Wenn Amos auf die Aufforderung "Kommt ... und begeht Verbrechen" nur diese Liste folgen lässt, bedeutet dies: Wenn die Opfer die Aufgabe haben, über die Verbrechen im Alltag hinwegzutäuschen, sie zu übertünchen und sich vor den anderen als fromm und ehrenvoll darzustellen, dann werden diese Opferungen selbst zum Verbrechen. So scharf im Namen Gottes zu formulieren, muss sich erst einmal jemand trauen! Die Heilige Schrift verbindet mit dem Propheten Amos diesen Mut.

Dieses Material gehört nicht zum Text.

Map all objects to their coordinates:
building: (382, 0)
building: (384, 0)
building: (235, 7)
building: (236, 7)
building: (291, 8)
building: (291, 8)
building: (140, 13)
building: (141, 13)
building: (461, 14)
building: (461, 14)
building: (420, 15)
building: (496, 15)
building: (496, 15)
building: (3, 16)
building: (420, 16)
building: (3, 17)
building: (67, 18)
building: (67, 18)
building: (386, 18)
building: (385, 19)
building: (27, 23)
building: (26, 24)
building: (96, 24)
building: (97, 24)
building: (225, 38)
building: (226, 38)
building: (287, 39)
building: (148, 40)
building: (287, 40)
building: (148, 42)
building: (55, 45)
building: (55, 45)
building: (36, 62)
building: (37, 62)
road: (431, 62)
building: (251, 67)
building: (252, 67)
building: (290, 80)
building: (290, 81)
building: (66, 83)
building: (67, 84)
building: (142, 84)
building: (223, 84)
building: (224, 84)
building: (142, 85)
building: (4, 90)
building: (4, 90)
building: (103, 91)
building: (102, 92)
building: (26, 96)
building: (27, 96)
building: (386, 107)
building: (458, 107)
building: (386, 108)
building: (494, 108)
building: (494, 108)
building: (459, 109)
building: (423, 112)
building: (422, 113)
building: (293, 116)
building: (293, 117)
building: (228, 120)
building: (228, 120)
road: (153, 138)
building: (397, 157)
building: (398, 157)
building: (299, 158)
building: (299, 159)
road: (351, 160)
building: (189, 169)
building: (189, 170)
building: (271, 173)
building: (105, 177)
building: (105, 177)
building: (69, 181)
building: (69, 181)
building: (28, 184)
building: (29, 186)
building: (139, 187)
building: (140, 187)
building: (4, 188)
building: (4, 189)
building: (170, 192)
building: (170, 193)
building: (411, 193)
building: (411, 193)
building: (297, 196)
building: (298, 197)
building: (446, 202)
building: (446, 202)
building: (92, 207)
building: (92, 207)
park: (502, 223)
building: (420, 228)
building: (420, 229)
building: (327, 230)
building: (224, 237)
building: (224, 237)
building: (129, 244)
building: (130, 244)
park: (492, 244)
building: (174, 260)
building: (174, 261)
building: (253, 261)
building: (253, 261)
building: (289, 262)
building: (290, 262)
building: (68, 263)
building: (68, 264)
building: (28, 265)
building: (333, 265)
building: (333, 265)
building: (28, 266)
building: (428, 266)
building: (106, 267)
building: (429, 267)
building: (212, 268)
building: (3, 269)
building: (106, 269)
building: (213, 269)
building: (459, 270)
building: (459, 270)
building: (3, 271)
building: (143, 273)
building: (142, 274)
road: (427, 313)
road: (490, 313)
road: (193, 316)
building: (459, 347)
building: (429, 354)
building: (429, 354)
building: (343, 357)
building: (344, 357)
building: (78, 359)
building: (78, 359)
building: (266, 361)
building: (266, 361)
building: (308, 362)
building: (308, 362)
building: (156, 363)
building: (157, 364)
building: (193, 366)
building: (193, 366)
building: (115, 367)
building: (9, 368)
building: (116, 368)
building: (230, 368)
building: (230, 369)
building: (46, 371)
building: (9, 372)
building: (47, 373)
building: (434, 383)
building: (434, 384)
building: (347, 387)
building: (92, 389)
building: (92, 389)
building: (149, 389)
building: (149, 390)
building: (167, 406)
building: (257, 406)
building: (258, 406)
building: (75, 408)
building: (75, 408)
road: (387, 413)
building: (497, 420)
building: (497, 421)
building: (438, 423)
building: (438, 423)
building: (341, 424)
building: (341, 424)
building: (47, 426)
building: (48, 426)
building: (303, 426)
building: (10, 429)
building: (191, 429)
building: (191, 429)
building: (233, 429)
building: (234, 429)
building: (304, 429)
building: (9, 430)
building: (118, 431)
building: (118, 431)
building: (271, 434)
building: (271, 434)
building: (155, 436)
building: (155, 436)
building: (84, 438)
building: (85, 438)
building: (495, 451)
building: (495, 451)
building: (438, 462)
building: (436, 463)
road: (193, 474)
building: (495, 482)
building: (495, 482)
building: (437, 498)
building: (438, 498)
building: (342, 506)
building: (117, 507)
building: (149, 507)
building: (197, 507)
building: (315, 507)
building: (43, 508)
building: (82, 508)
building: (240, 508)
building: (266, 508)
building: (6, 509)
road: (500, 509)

"So gefällt es euch" (Vers 5b)
Noch einmal muss auf den hebräischen Wortlaut geblickt werden. Eindeutig sagt der Text: "So liebt ihr es" (hebräisch: kî ken ’ahabtaem). Nur so wird ein weiteres Strukturelement erkennbar, das öfters im Amosbuch begegnet: das Gegensatzpaar "lieben - hassen (hebräisch: sānā)". Israel "liebt" den pervertierten Kult (Am 4,5), der zudecken soll, dass es im Tor den, der für das Recht eintritt, "hasst" (Am 5,10). "Hassen" sollte es aber eigentlich - so mahnen Spätere - das Böse, sein "Lieben" hingegen sollte auf das Gute ausgerichtet sein (Am 5,15). Solange die Wirklichkeit aber anders aussieht, fordert der Kult Israels JHWHs Hass heraus (Am 5,21): "Ich hasse eure Feste ...".